Problem to solve
The entries are to be repeated in full, without any change.

Collected data:
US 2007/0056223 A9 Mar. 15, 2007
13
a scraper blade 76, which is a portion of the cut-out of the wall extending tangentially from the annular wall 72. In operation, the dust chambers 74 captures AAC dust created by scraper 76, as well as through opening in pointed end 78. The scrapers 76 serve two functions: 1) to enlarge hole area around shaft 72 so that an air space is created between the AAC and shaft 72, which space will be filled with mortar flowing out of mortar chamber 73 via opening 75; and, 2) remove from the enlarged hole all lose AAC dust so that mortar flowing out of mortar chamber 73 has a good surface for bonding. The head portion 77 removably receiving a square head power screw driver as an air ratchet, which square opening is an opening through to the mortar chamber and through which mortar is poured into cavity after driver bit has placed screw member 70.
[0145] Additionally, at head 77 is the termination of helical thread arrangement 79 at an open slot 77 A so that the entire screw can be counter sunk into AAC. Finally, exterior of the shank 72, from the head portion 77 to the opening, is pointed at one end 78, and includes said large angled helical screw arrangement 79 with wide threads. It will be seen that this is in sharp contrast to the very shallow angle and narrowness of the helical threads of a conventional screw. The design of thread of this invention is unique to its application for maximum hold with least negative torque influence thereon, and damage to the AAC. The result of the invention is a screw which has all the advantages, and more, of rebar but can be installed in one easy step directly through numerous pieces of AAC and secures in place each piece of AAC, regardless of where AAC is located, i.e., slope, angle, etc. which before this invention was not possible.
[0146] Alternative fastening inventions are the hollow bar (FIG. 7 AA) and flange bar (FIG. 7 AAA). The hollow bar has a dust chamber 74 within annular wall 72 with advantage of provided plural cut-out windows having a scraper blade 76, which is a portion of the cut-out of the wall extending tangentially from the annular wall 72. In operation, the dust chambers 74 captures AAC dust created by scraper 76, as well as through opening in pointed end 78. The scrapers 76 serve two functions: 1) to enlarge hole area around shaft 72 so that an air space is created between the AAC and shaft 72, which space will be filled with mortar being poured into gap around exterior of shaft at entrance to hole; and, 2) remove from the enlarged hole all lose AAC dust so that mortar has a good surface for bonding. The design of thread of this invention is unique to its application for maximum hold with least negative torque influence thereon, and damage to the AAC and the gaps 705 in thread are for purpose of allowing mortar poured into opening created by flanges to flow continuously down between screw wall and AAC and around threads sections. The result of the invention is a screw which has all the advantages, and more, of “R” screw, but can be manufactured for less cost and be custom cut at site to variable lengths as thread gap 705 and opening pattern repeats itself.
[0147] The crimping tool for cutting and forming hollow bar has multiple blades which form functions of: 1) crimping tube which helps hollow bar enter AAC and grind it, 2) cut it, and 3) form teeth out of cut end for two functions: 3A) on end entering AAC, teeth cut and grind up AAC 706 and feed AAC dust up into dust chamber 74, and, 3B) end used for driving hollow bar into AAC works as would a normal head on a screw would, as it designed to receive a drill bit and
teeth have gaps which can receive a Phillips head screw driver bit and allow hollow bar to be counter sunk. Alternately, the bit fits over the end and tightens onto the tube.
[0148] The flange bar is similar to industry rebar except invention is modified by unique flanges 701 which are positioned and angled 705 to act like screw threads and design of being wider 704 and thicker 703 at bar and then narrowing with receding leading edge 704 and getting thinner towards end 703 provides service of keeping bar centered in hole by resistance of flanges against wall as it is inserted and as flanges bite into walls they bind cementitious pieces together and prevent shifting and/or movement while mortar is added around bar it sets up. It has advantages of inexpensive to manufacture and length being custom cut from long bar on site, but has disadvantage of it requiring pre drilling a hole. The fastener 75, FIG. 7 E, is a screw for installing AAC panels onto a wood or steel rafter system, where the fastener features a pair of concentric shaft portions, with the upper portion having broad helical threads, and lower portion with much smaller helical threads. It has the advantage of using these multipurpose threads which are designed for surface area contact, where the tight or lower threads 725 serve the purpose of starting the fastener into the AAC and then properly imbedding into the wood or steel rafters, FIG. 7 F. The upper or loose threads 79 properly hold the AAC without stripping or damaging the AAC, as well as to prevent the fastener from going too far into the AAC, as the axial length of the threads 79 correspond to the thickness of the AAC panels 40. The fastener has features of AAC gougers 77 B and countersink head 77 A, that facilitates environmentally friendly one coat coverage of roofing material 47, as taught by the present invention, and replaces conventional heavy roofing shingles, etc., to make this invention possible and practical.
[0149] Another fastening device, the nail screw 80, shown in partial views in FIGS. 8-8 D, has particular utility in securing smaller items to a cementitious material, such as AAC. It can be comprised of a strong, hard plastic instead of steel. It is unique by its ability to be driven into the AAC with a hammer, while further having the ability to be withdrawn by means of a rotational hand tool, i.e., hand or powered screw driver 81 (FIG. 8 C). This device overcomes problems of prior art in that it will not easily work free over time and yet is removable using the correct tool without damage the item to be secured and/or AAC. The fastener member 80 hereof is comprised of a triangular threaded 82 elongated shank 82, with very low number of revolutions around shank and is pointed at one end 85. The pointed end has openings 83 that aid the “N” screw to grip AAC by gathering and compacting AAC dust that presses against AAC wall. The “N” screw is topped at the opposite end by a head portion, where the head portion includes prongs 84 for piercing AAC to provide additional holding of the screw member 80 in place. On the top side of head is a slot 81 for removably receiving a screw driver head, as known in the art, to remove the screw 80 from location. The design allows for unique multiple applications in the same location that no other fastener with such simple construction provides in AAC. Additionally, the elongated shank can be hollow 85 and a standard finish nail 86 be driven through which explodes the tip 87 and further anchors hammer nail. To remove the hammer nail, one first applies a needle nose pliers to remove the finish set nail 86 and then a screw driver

Exercise solution
US 2007/0056223 A9 Mar. 15, 2007
13
a scraper blade 76, which is a portion of the cut-out of the wall extending tangentially from the annular wall 72. In operation, the dust chambers 74 captures AAC dust created by scraper 76, as well as through opening in pointed end 78. The scrapers 76 serve two functions: 1) to enlarge hole area around shaft 72 so that an air space is created between the AAC and shaft 72, which space will be filled with mortar flowing out of mortar chamber 73 via opening 75; and, 2) remove from the enlarged hole all lose AAC dust so that mortar flowing out of mortar chamber 73 has a good surface for bonding. The head portion 77 removably receiving a square head power screw driver as an air ratchet, which square opening is an opening through to the mortar chamber and through which mortar is poured into cavity after driver bit has placed screw member 70.
[0145] Additionally, at head 77 is the termination of helical thread arrangement 79 at an open slot 77 A so that the entire screw can be counter sunk into AAC. Finally, exterior of the shank 72, from the head portion 77 to the opening, is pointed at one end 78, and includes said large angled helical screw arrangement 79 with wide threads. It will be seen that this is in sharp contrast to the very shallow angle and narrowness of the helical threads of a conventional screw. The design of thread of this invention is unique to its application for maximum hold with least negative torque influence thereon, and damage to the AAC. The result of the invention is a screw which has all the advantages, and more, of rebar but can be installed in one easy step directly through numerous pieces of AAC and secures in place each piece of AAC, regardless of where AAC is located, i.e., slope, angle, etc. which before this invention was not possible.
[0146] Alternative fastening inventions are the hollow bar (FIG. 7 AA) and flange bar (FIG. 7 AAA). The hollow bar has a dust chamber 74 within annular wall 72 with advantage of provided plural cut-out windows having a scraper blade 76, which is a portion of the cut-out of the wall extending tangentially from the annular wall 72. In operation, the dust chambers 74 captures AAC dust created by scraper 76, as well as through opening in pointed end 78. The scrapers 76 serve two functions: 1) to enlarge hole area around shaft 72 so that an air space is created between the AAC and shaft 72, which space will be filled with mortar being poured into gap around exterior of shaft at entrance to hole; and, 2) remove from the enlarged hole all lose AAC dust so that mortar has a good surface for bonding. The design of thread of this invention is unique to its application for maximum hold with least negative torque influence thereon, and damage to the AAC and the gaps 705 in thread are for purpose of allowing mortar poured into opening created by flanges to flow continuously down between screw wall and AAC and around threads sections. The result of the invention is a screw which has all the advantages, and more, of “R” screw, but can be manufactured for less cost and be custom cut at site to variable lengths as thread gap 705 and opening pattern repeats itself.
[0147] The crimping tool for cutting and forming hollow bar has multiple blades which form functions of: 1) crimping tube which helps hollow bar enter AAC and grind it, 2) cut it, and 3) form teeth out of cut end for two functions: 3A) on end entering AAC, teeth cut and grind up AAC 706 and feed AAC dust up into dust chamber 74, and, 3B) end used for driving hollow bar into AAC works as would a normal head on a screw would, as it designed to receive a drill bit and
teeth have gaps which can receive a Phillips head screw driver bit and allow hollow bar to be counter sunk. Alternately, the bit fits over the end and tightens onto the tube.
[0148] The flange bar is similar to industry rebar except invention is modified by unique flanges 701 which are positioned and angled 705 to act like screw threads and design of being wider 704 and thicker 703 at bar and then narrowing with receding leading edge 704 and getting thinner towards end 703 provides service of keeping bar centered in hole by resistance of flanges against wall as it is inserted and as flanges bite into walls they bind cementitious pieces together and prevent shifting and/or movement while mortar is added around bar it sets up. It has advantages of inexpensive to manufacture and length being custom cut from long bar on site, but has disadvantage of it requiring pre drilling a hole. The fastener 75, FIG. 7 E, is a screw for installing AAC panels onto a wood or steel rafter system, where the fastener features a pair of concentric shaft portions, with the upper portion having broad helical threads, and lower portion with much smaller helical threads. It has the advantage of using these multipurpose threads which are designed for surface area contact, where the tight or lower threads 725 serve the purpose of starting the fastener into the AAC and then properly imbedding into the wood or steel rafters, FIG. 7 F. The upper or loose threads 79 properly hold the AAC without stripping or damaging the AAC, as well as to prevent the fastener from going too far into the AAC, as the axial length of the threads 79 correspond to the thickness of the AAC panels 40. The fastener has features of AAC gougers 77 B and countersink head 77 A, that facilitates environmentally friendly one coat coverage of roofing material 47, as taught by the present invention, and replaces conventional heavy roofing shingles, etc., to make this invention possible and practical.
[0149] Another fastening device, the nail screw 80, shown in partial views in FIGS. 8-8 D, has particular utility in securing smaller items to a cementitious material, such as AAC. It can be comprised of a strong, hard plastic instead of steel. It is unique by its ability to be driven into the AAC with a hammer, while further having the ability to be withdrawn by means of a rotational hand tool, i.e., hand or powered screw driver 81 (FIG. 8 C). This device overcomes problems of prior art in that it will not easily work free over time and yet is removable using the correct tool without damage the item to be secured and/or AAC. The fastener member 80 hereof is comprised of a triangular threaded 82 elongated shank 82, with very low number of revolutions around shank and is pointed at one end 85. The pointed end has openings 83 that aid the “N” screw to grip AAC by gathering and compacting AAC dust that presses against AAC wall. The “N” screw is topped at the opposite end by a head portion, where the head portion includes prongs 84 for piercing AAC to provide additional holding of the screw member 80 in place. On the top side of head is a slot 81 for removably receiving a screw driver head, as known in the art, to remove the screw 80 from location. The design allows for unique multiple applications in the same location that no other fastener with such simple construction provides in AAC. Additionally, the elongated shank can be hollow 85 and a standard finish nail 86 be driven through which explodes the tip 87 and further anchors hammer nail. To remove the hammer nail, one first applies a needle nose pliers to remove the finish set nail 86 and then a screw driver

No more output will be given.